►

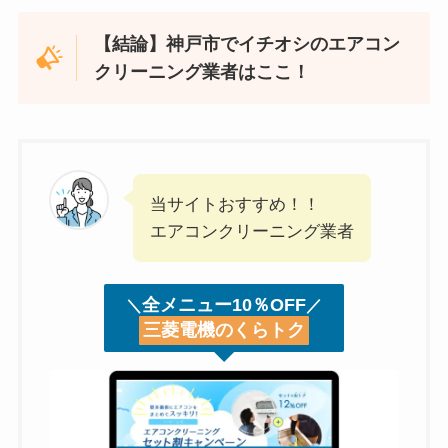
【結論】神戸市でイチオシのエアコン
クリーニング業者はここ！
当サイトおすすめ！！
エアコンクリーニング業者
全メニュー10％OFF
＼
／
三菱電機のくらトク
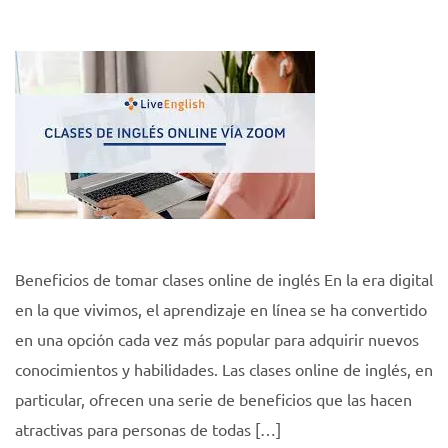
Beneficios de tomar clases online de inglés En la era digital
en la que vivimos, el aprendizaje en línea se ha convertido
en una opción cada vez más popular para adquirir nuevos
conocimientos y habilidades. Las clases online de inglés, en
particular, ofrecen una serie de beneficios que las hacen
atractivas para personas de todas […]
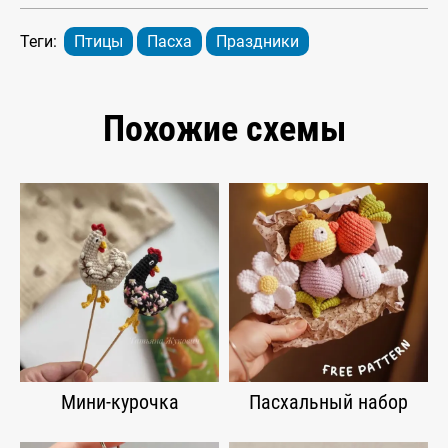
Теги:
Птицы
Пасха
Праздники
Похожие схемы
Мини-курочка
Пасхальный набор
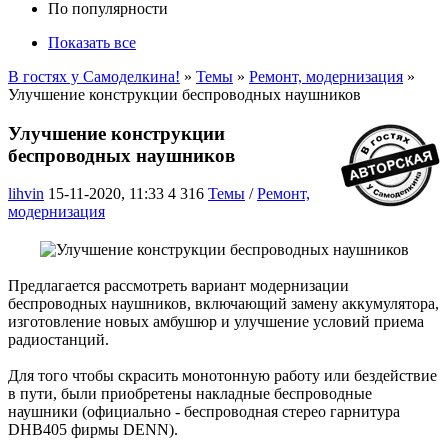
По популярности
Показать все
В гостях у Самоделкина!
»
Темы
»
Ремонт, модернизация
»
Улучшение конструкции беспроводных наушников
Улучшение конструкции
беспроводных наушников
lihvin
15-11-2020, 11:33
4 316
Темы
/
Ремонт,
модернизация
Предлагается рассмотреть вариант модернизации
беспроводных наушников, включающий замену аккумулятора,
изготовление новых амбушюр и улучшение условий приема
радиостанций.
Для того чтобы скрасить монотонную работу или бездействие
в пути, были приобретены накладные беспроводные
наушники (официально - беспроводная стерео гарнитура
DHB405 фирмы DENN).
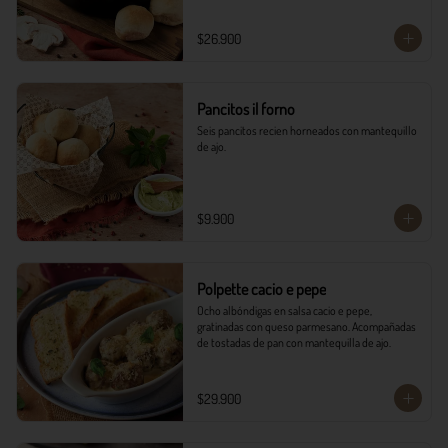
$26.900
Pancitos il forno
Seis pancitos recien horneados con mantequillo 
de ajo.
$9.900
Polpette cacio e pepe
Ocho albóndigas en salsa cacio e pepe, 
gratinadas con queso parmesano. Acompañadas 
de tostadas de pan con mantequilla de ajo.
$29.900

◄

■ **Aufgabe**
Ermitteln Sie jede Zeile der Liste, die die Zeichenfolge „online“ enthält, und geben Sie diese Zeilen wörtlich wieder.

■ **Lösung**
Beneficios de tomar clases online de inglés En la era digital
conocimientos y habilidades. Las clases online de inglés, en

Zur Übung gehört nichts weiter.